GOAL OF THE EXERCISE
Reproduce, unaltered, the line with "351 265 75.31" along with every line that follows it in the records, up to the last.

....................

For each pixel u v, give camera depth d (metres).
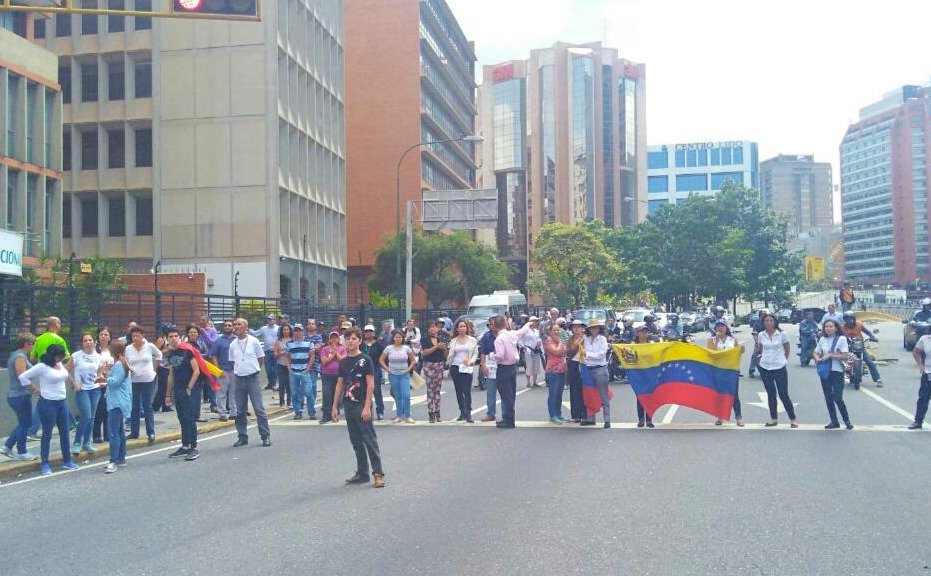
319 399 23.59
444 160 86.31
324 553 7.20
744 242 83.38
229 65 46.22
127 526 8.47
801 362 28.91
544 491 9.67
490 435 14.70
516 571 6.57
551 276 74.31
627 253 80.81
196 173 46.22
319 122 54.34
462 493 9.66
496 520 8.30
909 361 29.89
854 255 195.00
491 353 16.80
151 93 46.75
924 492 9.44
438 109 85.06
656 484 9.99
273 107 45.91
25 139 34.41
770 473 10.64
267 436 14.19
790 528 7.86
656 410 16.45
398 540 7.59
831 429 14.67
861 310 81.12
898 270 177.50
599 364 15.48
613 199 144.00
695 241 77.88
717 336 15.80
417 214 75.00
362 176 75.81
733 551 7.09
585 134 140.88
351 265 75.31
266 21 46.12
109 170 46.88
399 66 76.00
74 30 46.81
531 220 140.62
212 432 16.34
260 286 45.50
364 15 76.50
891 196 179.62
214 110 46.19
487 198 40.09
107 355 14.12
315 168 52.81
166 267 45.97
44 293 17.44
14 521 8.93
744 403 18.97
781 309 87.69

....................

WRITTEN SOLUTION
351 265 75.31
266 21 46.12
109 170 46.88
399 66 76.00
74 30 46.81
531 220 140.62
212 432 16.34
260 286 45.50
364 15 76.50
891 196 179.62
214 110 46.19
487 198 40.09
107 355 14.12
315 168 52.81
166 267 45.97
44 293 17.44
14 521 8.93
744 403 18.97
781 309 87.69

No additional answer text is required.